Le territoire de Sarre-Union, Sarrewerden, Harskirchen, Lorentzen, Dehlingen et La Petite-Pierre présente une histoire marquée par le monde protestant, les attaches lorraines, les parlers germaniques et les mémoires de village. C’est une Alsace qui regarde aussi vers la Sarre et la Moselle.
Le Sundgau de Katz regarde davantage vers Bâle, le Jura, le Haut-Rhin et les collines du sud. Mais les deux espaces se rejoignent dans une même question : comment une culture locale peut-elle rester vivante lorsque les grands États, les guerres et les langues officielles la redessinent sans cesse ?
L’ancrage SpotRegio peut donc faire de Nathan Katz un passeur entre ces Alsaces. Il ne faut pas le dire homme de Sarre-Union ; il faut le dire poète alsacien dont l’œuvre éclaire aussi l’Alsace Bossue, parce qu’elle donne dignité aux villages, aux dialectes et aux frontières.
Dans une page dédiée à l’Alsace Bossue, Katz devient le témoin d’une même fragilité linguistique : celle des parlers locaux, des mémoires familiales et des récits transmis à voix basse.
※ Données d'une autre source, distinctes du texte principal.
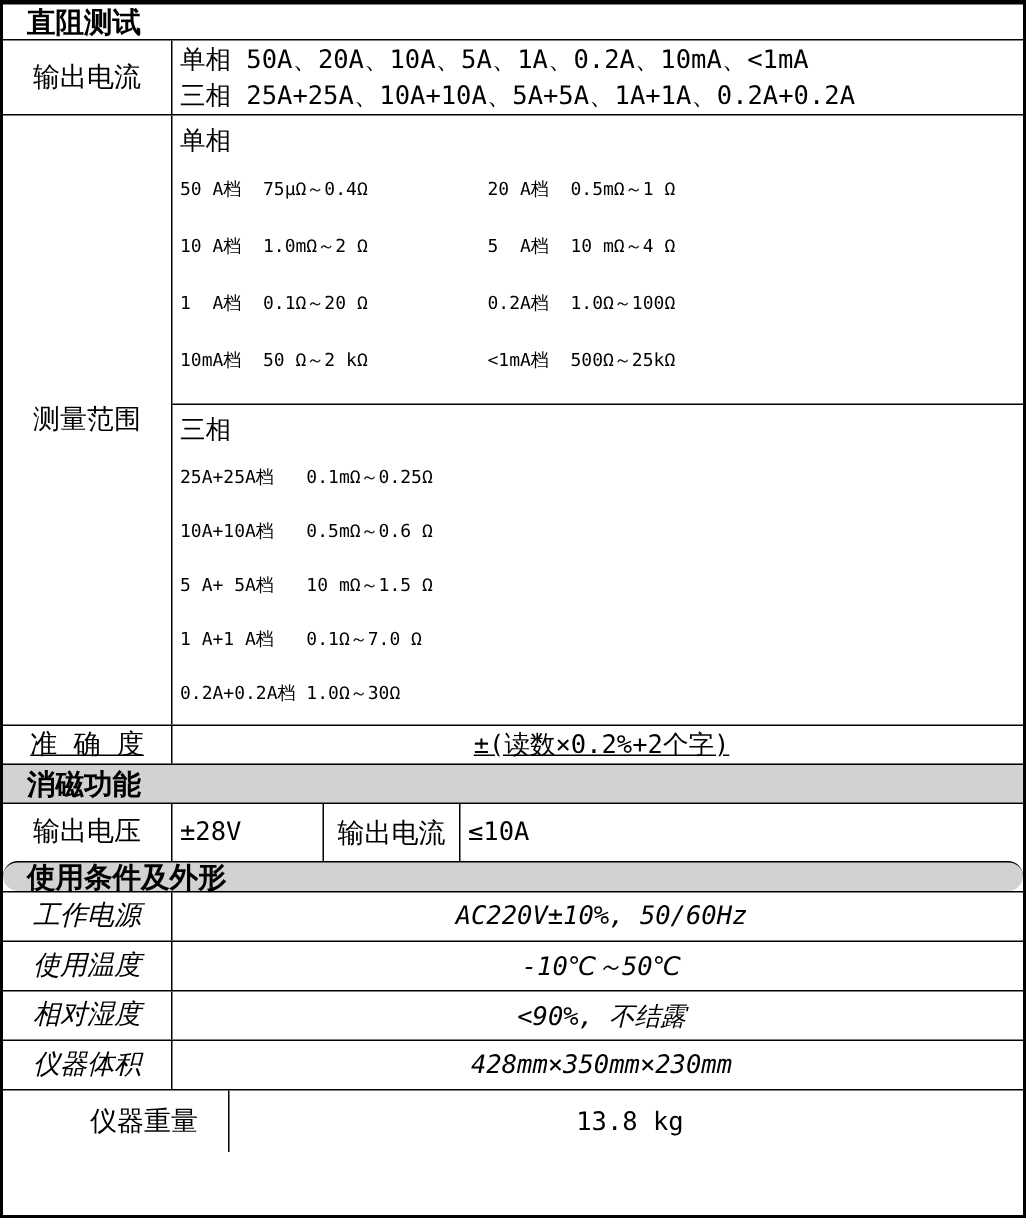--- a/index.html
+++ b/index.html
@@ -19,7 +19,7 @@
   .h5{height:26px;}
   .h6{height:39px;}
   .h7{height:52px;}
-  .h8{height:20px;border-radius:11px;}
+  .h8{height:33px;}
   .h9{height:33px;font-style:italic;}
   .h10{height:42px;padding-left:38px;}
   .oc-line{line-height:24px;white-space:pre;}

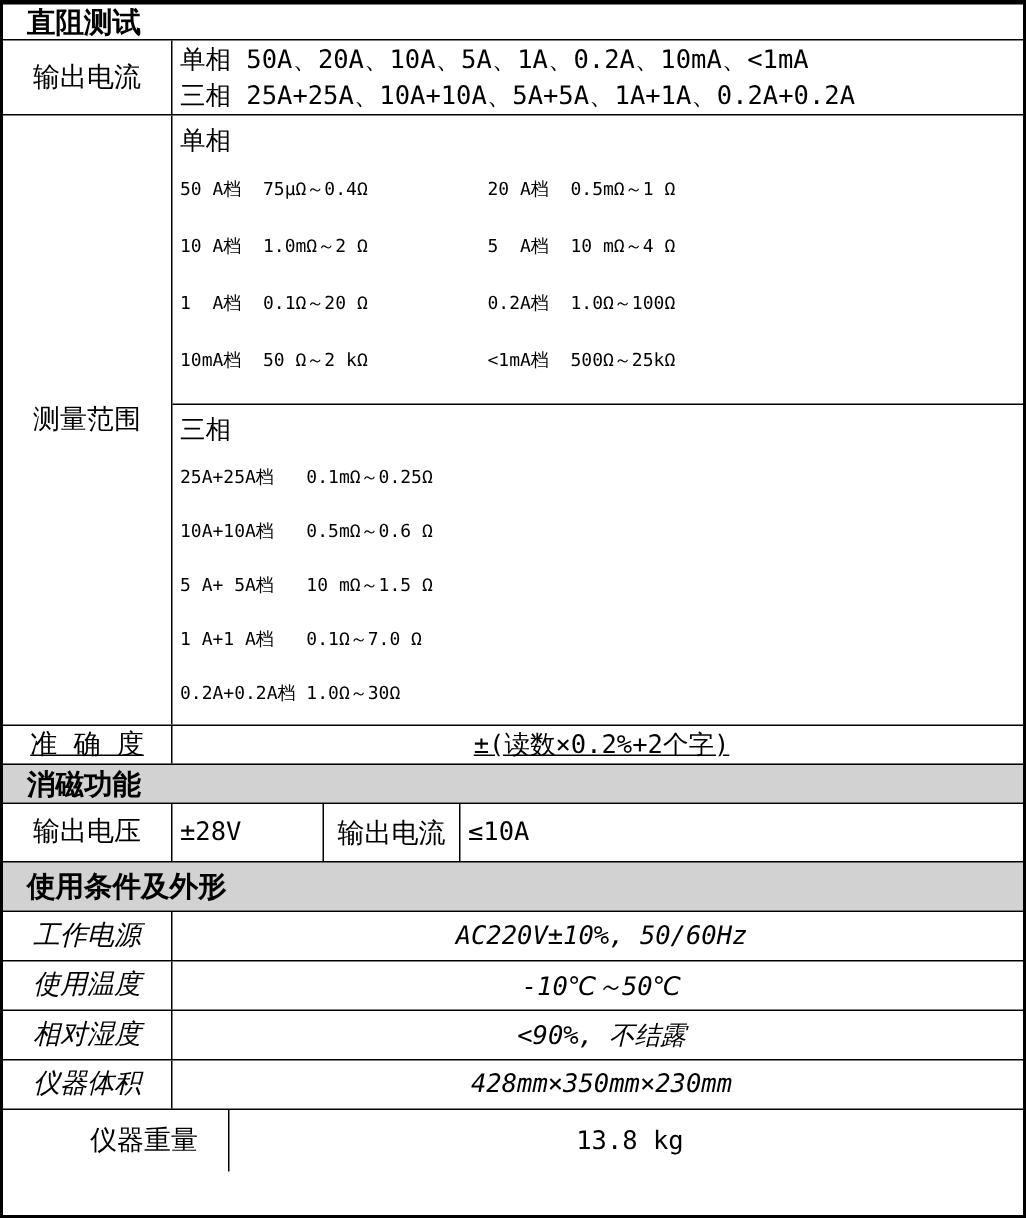--- a/index.html
+++ b/index.html
@@ -21,7 +21,7 @@
   .h7{height:52px;}
   .h8{height:33px;}
   .h9{height:33px;font-style:italic;}
-  .h10{height:42px;padding-left:38px;}
+  .h10{height:42px;}
   .oc-line{line-height:24px;white-space:pre;}
   .range-val{flex:1;display:flex;flex-direction:column;padding:0;justify-content:flex-end;}
   .blk{box-sizing:border-box;padding:2px 0 0 5px;}

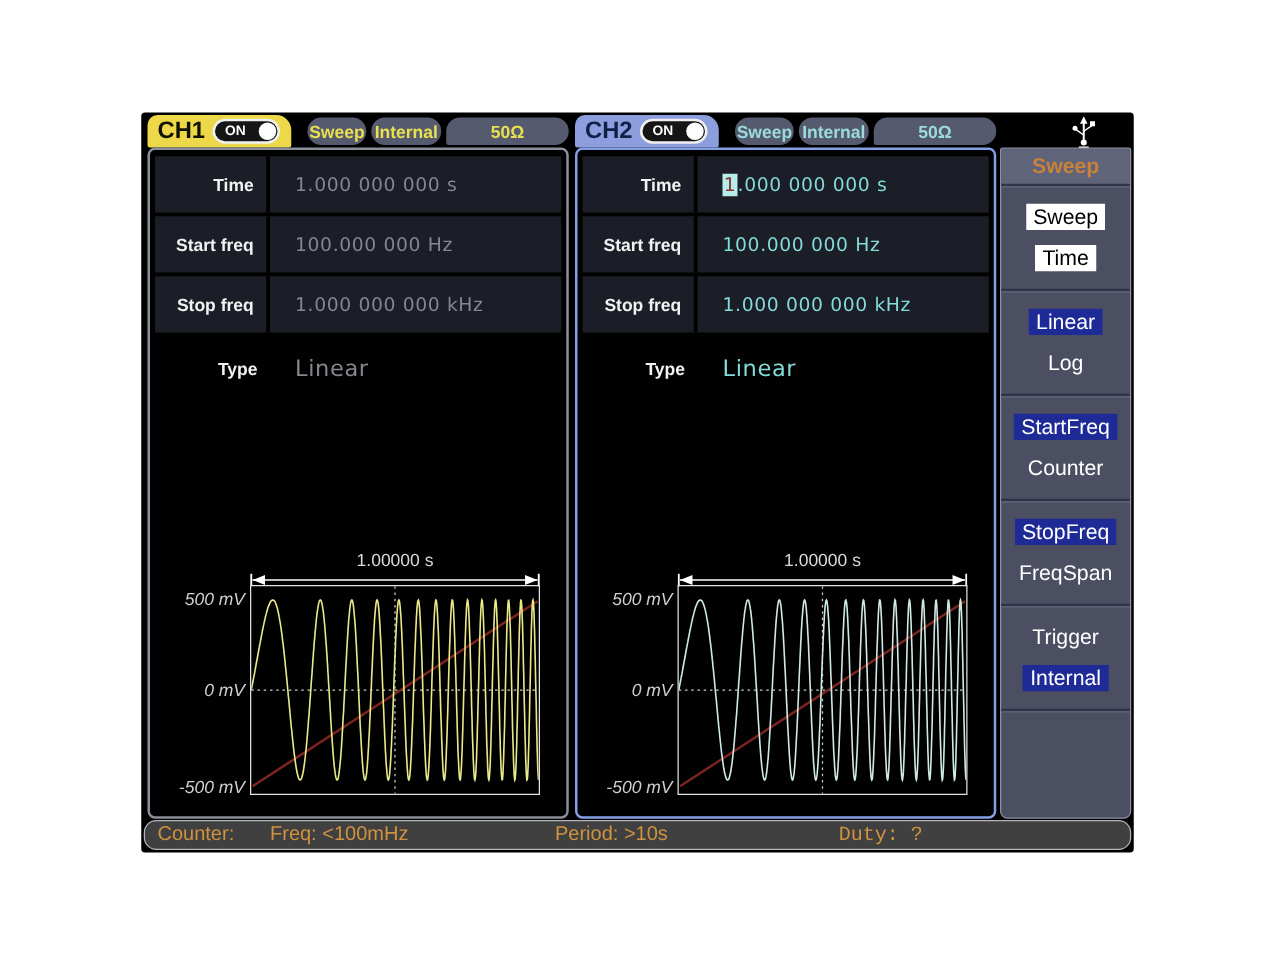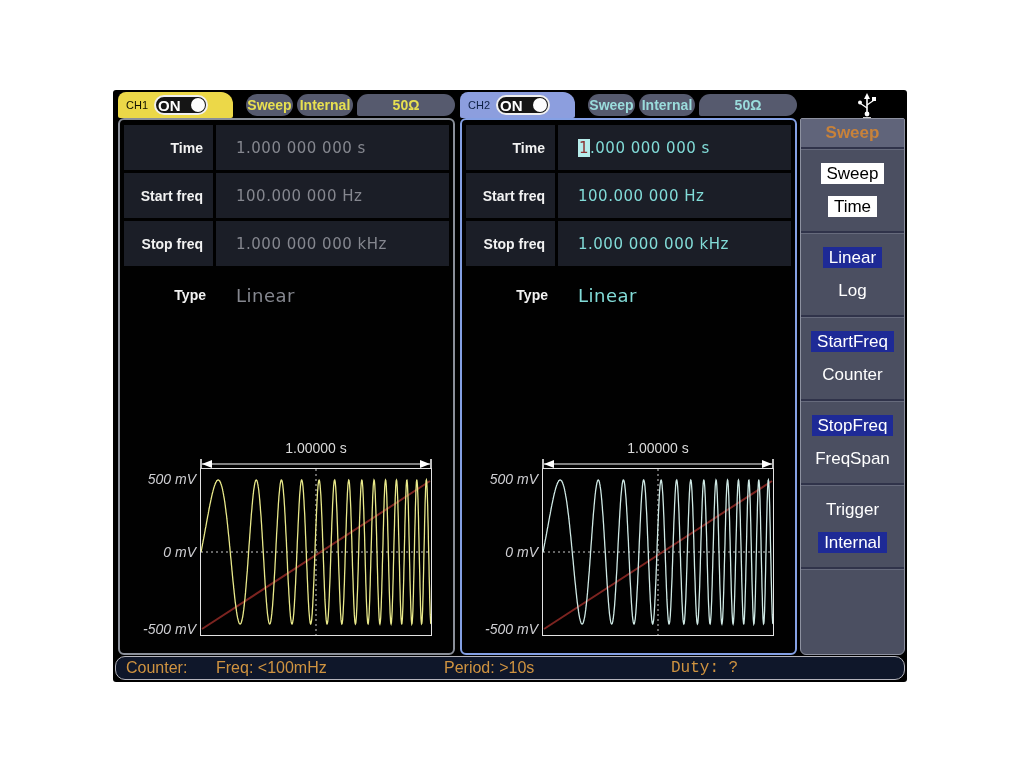--- a/index.html
+++ b/index.html
@@ -11,7 +11,7 @@
   .ch-tab { position:absolute; top:2px; height:26px; width:115px; display:flex; align-items:center; gap:6px; padding-left:8px; border-radius:8px 12px 2px 2px; }
   .ch-tab.ch1 { left:5px; background:#ecd848; }
   .ch-tab.ch2 { left:347px; background:#8c9ede; }
-  .ch-tab-label { font-size:11px; font-weight:normal; }
+  .ch-tab-label { font-size:19px; font-weight:bold; }
   .ch1 .ch-tab-label { color:#111100; }
   .ch2 .ch-tab-label { color:#0e2146; }
   .toggle { position:relative; width:54px; height:20px; background:#151515; border:2px solid #f0f0f0; border-radius:11px; display:flex; align-items:center; }

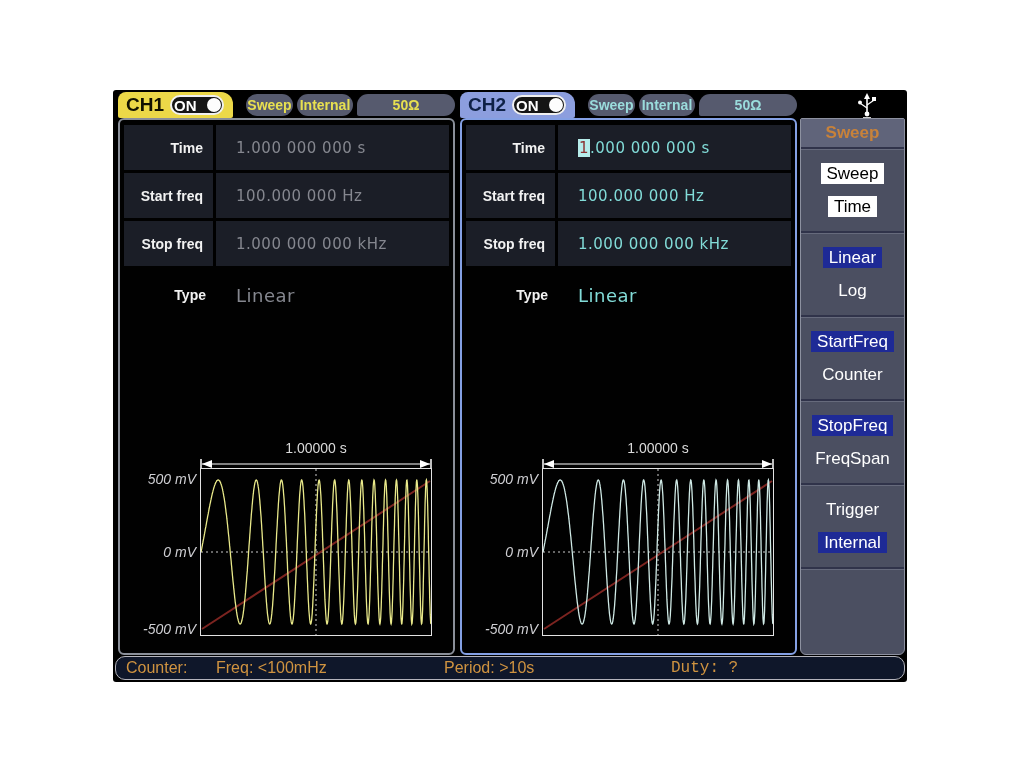--- a/index.html
+++ b/index.html
@@ -15,7 +15,7 @@
   .ch1 .ch-tab-label { color:#111100; }
   .ch2 .ch-tab-label { color:#0e2146; }
   .toggle { position:relative; width:54px; height:20px; background:#151515; border:2px solid #f0f0f0; border-radius:11px; display:flex; align-items:center; }
-  .toggle-text { color:#fff; font-size:15px; font-weight:bold; margin-left:2px; }
+  .toggle-text { color:#fff; font-size:11px; font-weight:bold; margin-left:8px; }
   .toggle-knob { position:absolute; right:1px; width:14px; height:14px; background:#fdfdfd; border-radius:50%; }
   .pill { position:absolute; top:4px; height:22px; background:#565a6e; border-radius:11px; display:flex; align-items:center; justify-content:center; font-size:14px; font-weight:bold; }
   .pill.c1 { color:#e8e050; }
Son Sundgau aide à entendre les vallons de l’Eichel, de la Sarre et de l’Isch.
L’Alsace Bossue peut ainsi être lue comme une sœur septentrionale du monde katzien : moins sundgauvienne, plus sarroise et plus protestante, mais également sensible aux langues, aux villages, aux vergers, aux forêts, aux cimetières et aux récits de frontière.
Nathan Katz parle aux territoires parce qu’il montre qu’une région n’est pas seulement une carte. C’est une langue, un rythme de phrase, un nom de village, une odeur de jardin, une mémoire de guerre et une manière de saluer les morts.
Son œuvre rappelle que les petites patries ne sont pas forcément fermées. Le Sundgau de Katz n’est pas un décor provincial replié sur lui-même : il est traversé par Racine, Shakespeare, Burns, Goethe, le bouddhisme, la Bible, les poètes orientaux et les guerres européennes.
Pour l’Alsace Bossue, cette leçon est précieuse. Le territoire a lui aussi été défini par les frontières, les rattachements, les confessions, les langues et les circulations. On y comprend que l’identité locale n’est jamais une immobilité pure, mais une composition historique.
La poésie de Katz aide à regarder les paysages ruraux avec une attention renouvelée. Un verger, un cimetière, une route creuse, un vieux mot dialectal, une maison de village peuvent devenir des lieux de haute mémoire, dès lors qu’un écrivain leur donne une voix.
Son destin est aussi une mise en garde. Les langues minorées peuvent disparaître si elles ne sont pas écrites, lues, traduites, enseignées et aimées. Katz ne sauve pas seulement des mots : il sauve une façon de sentir le monde.
La page SpotRegio doit donc faire percevoir Nathan Katz comme un grand écrivain de la modestie apparente. Il ne conquiert pas des royaumes, ne commande pas des armées, ne fonde pas un État ; il donne à une langue locale le courage d’être une littérature.
Cette grandeur discrète correspond profondément à l’esprit des territoires historiques : rendre visibles des espaces que les grandes cartes oublient, faire entendre des noms que l’administration simplifie, et rendre aux lieux leur profondeur humaine.
Waldighoffen, Altkirch, Mulhouse, Sarre-Union, Sarrewerden, Dehlingen et les vallons de l’Alsace Bossue composent une carte sensible des langues, des villages, des frontières et des mémoires alsaciennes.
Explorer l’Alsace Bossue →Ainsi demeure Nathan Katz, poète du Sundgau et frère de toutes les Alsaces intérieures : un écrivain qui prouva qu’une langue de village pouvait porter les guerres, les jardins, l’exil, l’amour conjugal, la prière, l’humour et la grandeur fragile d’un peuple de frontières.